Canada has quite a few imports to our country. There’s hockey, maple syrup, Kids In The Hall, and this guy named Jeff, a friend of my roommate who occasionally appears in my living room to sleep on my couch for several days, play Call Of Duty and challenge our dog Frye for the title of dirtiest organism in the house. All are generally harmless, but I’m leaving one important import out. Can you guess who he is?
He’s got hair so perfect it’s like a dove’s wing, every time he opens his mouth all twelve-year-old girls within fifteen miles immediately explode into seizure-like fits of epic proportions, and he’s made more money than I’ll ever see before he’s even hit puberty.
Justin Bieber is the fresh face in a long line of harmless, bubblegum pop singing teen idols that Hollywood has placed on the altar of tweendom. Before ‘N Sync and Backstreet Boys there was New Kids On The Block (who inexplicably had the nerve to name their suburban-white bread hit album “Hangin’ Tough”). Before New Kids On The Block, there was Michael Jackson, and then there was David Cassidy, and the list goes on. It’s an unmistakable pattern and the template produces results.
The results are usually in the form of a seething, faceless mass of screeching preteen girls, crying and ululating and hoping desperately that their messiah will walk by so that they can demonstrate their devotion by brutally ripping his hair out by the roots, or clawing off a ragged patch of skin for a souvenir to bring home. It’s terrifying really, if I had the option, I would rather face down a couple of murderers in state prison with nothing but a toothbrush than a rabid herd of bloodthirsty tweens.
But I digress. In the past couple of days I’ve been reading a bit more about Justin Bieber than I care to admit. The phenomenon surrounding this boy is astounding.
I was impressed to learn that he actually writes (or co-writes) the majority of his songs, which sets him in a category different than your Britney Spears or your Miley Cyrus, whose songs are typically written by a combination of chain smoking forty-year-old male producers with soul patches and a nuclear-powered supercomputer built with the sole purpose of cleverly arranging the words baby, love, and yeah in the most audibly charming layout imaginable.

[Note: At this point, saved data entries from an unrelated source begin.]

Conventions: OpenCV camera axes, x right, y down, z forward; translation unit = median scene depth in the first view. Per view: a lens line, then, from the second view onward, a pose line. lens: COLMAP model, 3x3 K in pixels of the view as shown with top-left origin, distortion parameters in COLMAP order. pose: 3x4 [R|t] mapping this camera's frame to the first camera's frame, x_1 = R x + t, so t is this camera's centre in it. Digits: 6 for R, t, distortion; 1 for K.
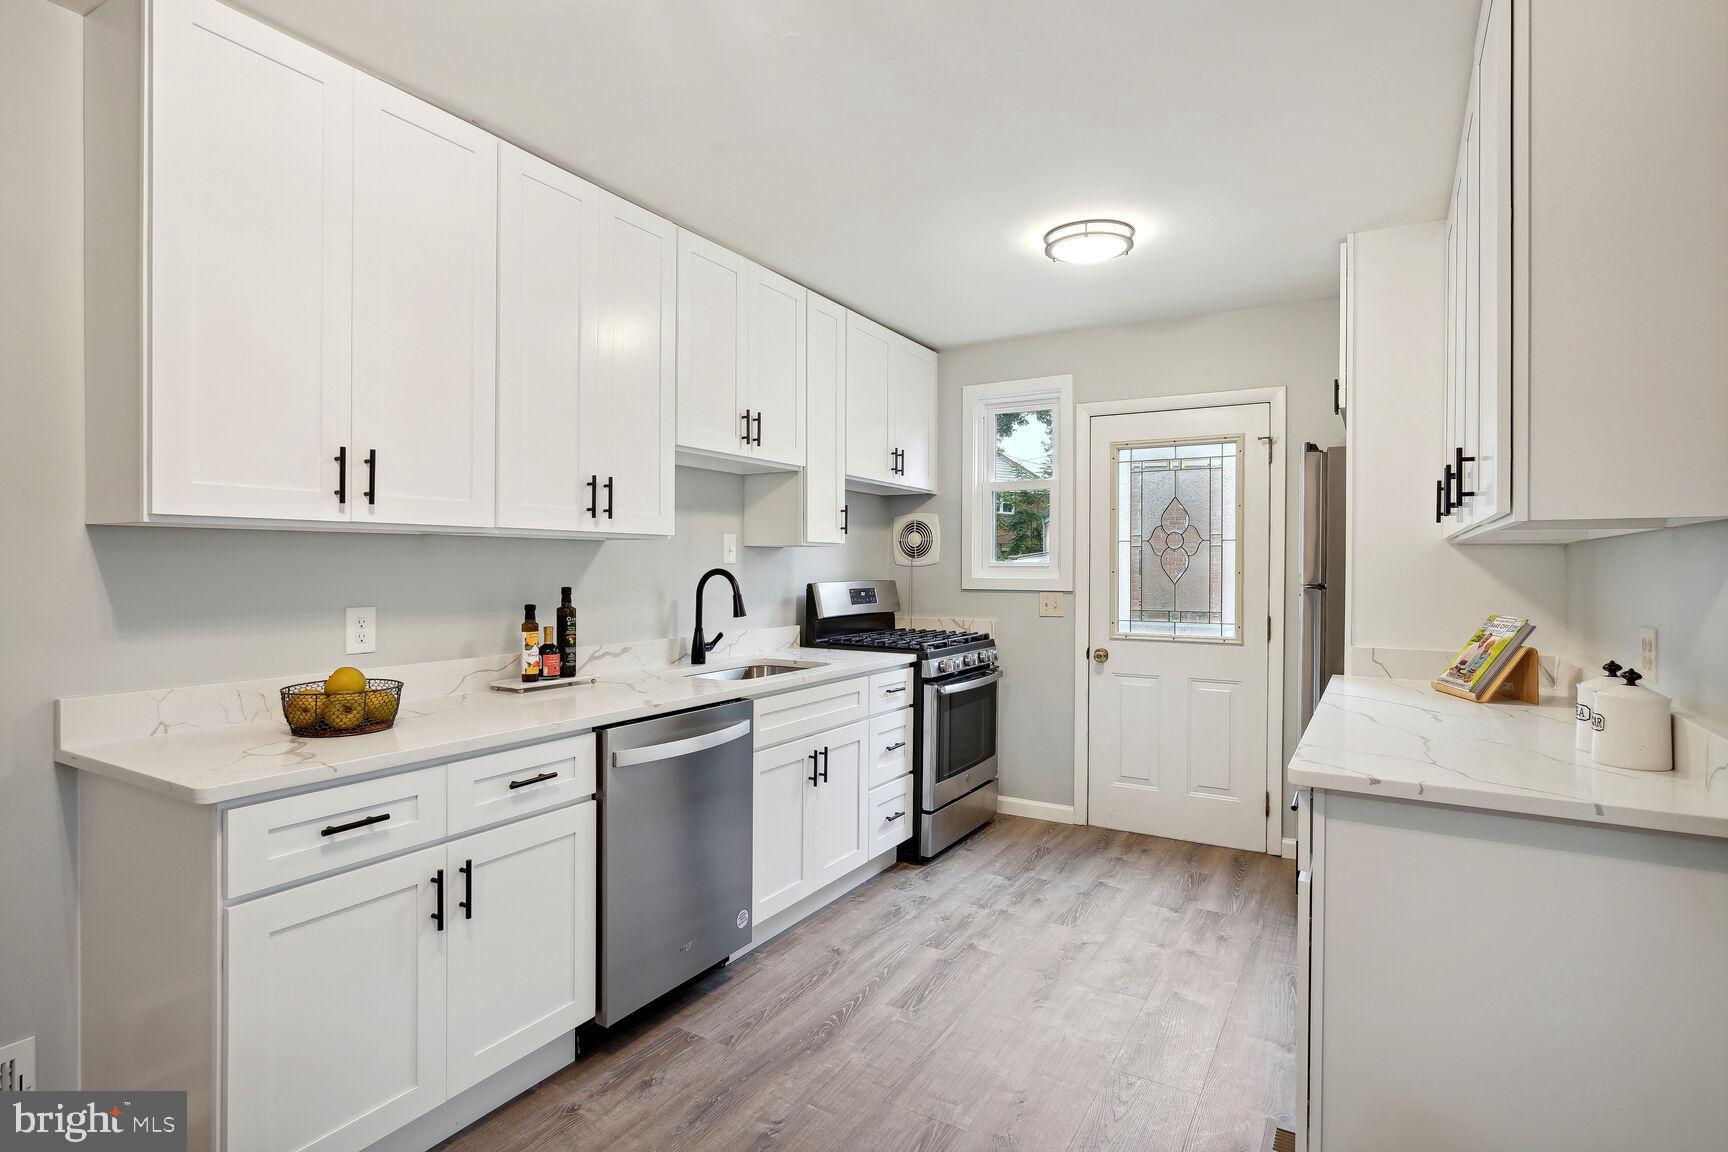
lens RADIAL K [[864.9, 0, 871.3], [0, 864.9, 573.9], [0, 0, 1]] dist [-0.009420, 0.002807]
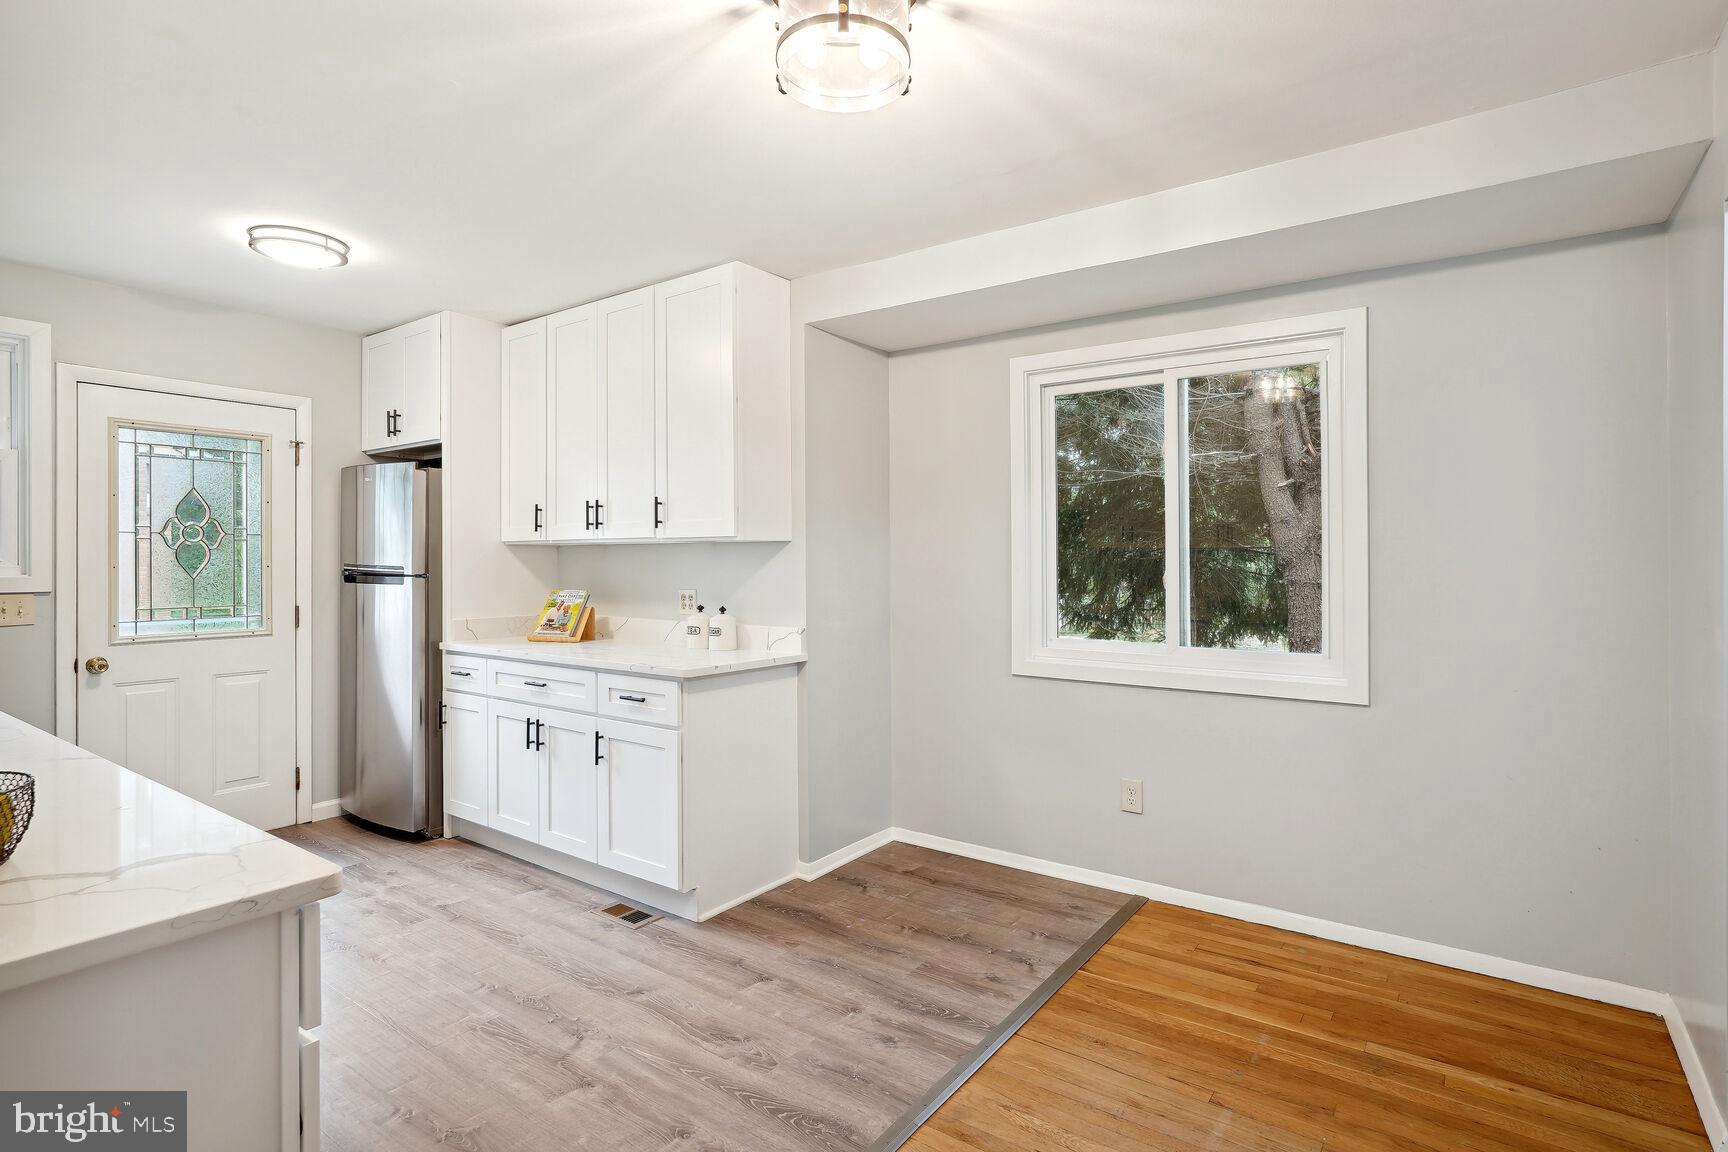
lens RADIAL K [[864.9, 0, 867.8], [0, 864.9, 564.7], [0, 0, 1]] dist [-0.009420, 0.002807]
pose [[0.091247, -0.011442, 0.995763, -0.641621], [0.010015, 0.999894, 0.010572, -0.008043], [-0.995778, 0.009008, 0.091352, 0.210925]]
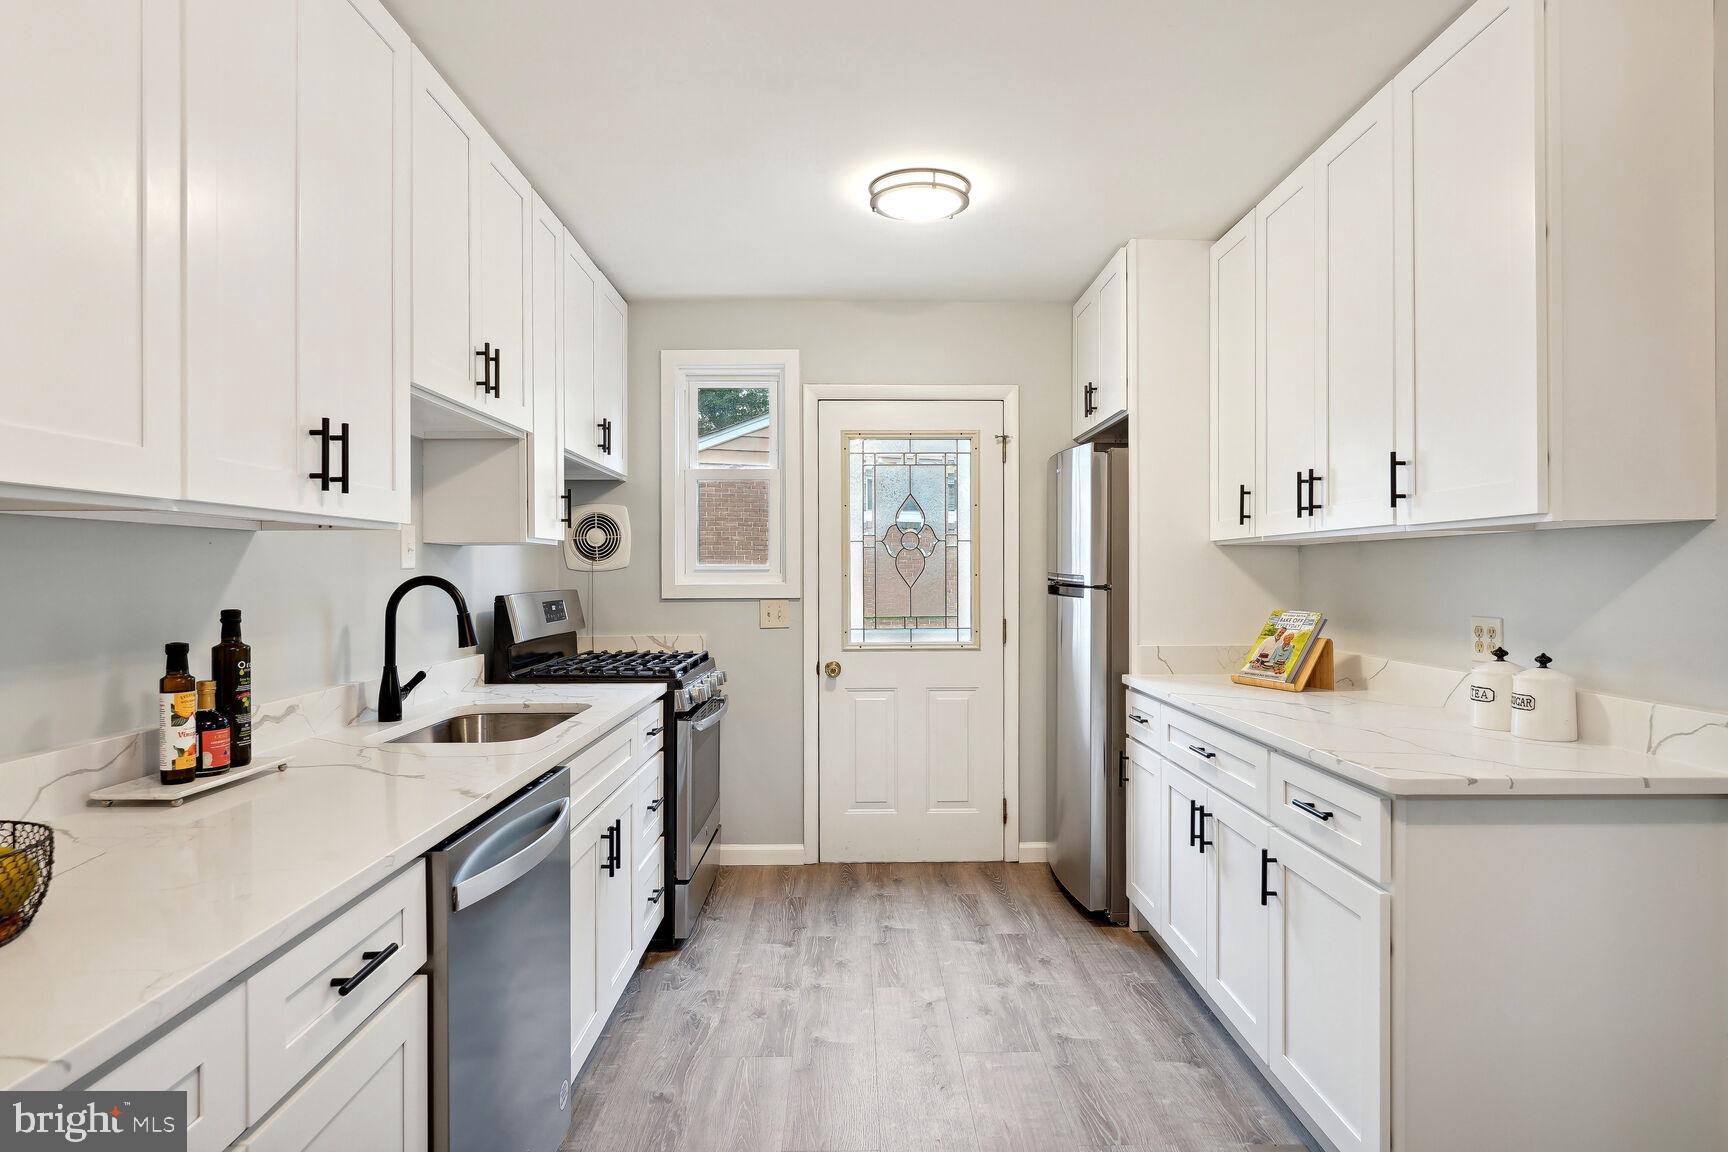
lens RADIAL K [[931.8, 0, 864.7], [0, 931.8, 576.4], [0, 0, 1]] dist [-0.011755, 0.002630]
pose [[0.854214, -0.010968, 0.519805, -0.257778], [0.012567, 0.999921, 0.000447, -0.001720], [-0.519769, 0.006151, 0.854285, 0.207433]]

Something about him is different.
Setting aside the lunatic fans, there is the opposite side of the spectrum. Some people want this kid to die.
Spend more than five minutes on YouTube and you’ll ultimately come across a heated debate between “Beliebers” (no, I didn’t make that term up) and an opposing force of those types of guys who can’t get a date and instead spend most of their time on the internet criticizing movies and creating fake Facebook pages that make fun of victims of hate crimes.
You have to wonder what it is about Justin Bieber that actually inspires the impulse to spearhead a successful campaign to push “Justin Bieber Syphillis” to the top of Google Trends. In addition, countless rumors have been spread online saying that Bieber has joined a cult, or that his Mother was offered $50,000 to pose in Playboy.
Even his music videos have been hacked to direct users to websites containing adult multimedia or to fake pop-up news articles reporting his death. I wonder if it’s Bieber’s lack of breasts that may be dooming him to suffer constant defamation at the hands of ferocious Internet posters that never bothered to attack Spears or Aguilera back in the day. Is he really that threatening? Are they secretly attracted to him? I’m unable to ascertain the basis behind this vilification.
Celebrity is a gift and a stigma that I’ll never be upset to not have. Bieber is another cute kid in the long line of teen and preteen idols that stage moms and scrupulous producers have thrown to the wolves. He’s harmless, but his fame has risen him to that point where he is fair game for whoever wants to devote their affection to him, or whoever wants to set his mailbox on fire.
As a culture so in love with the theatrical and the artificial, we welcome the disposable heroes so that we can watch them from afar, criticize them, and live vicariously through them.
Bieber, in my opinion, is not among the worst of the teen idols, for one thing at least he writes his own music. That’s to be admired in a profession where everything is provided to the star. But someday he’ll be gone and another will take his place. Or maybe not, I mean. He’s so dreamy.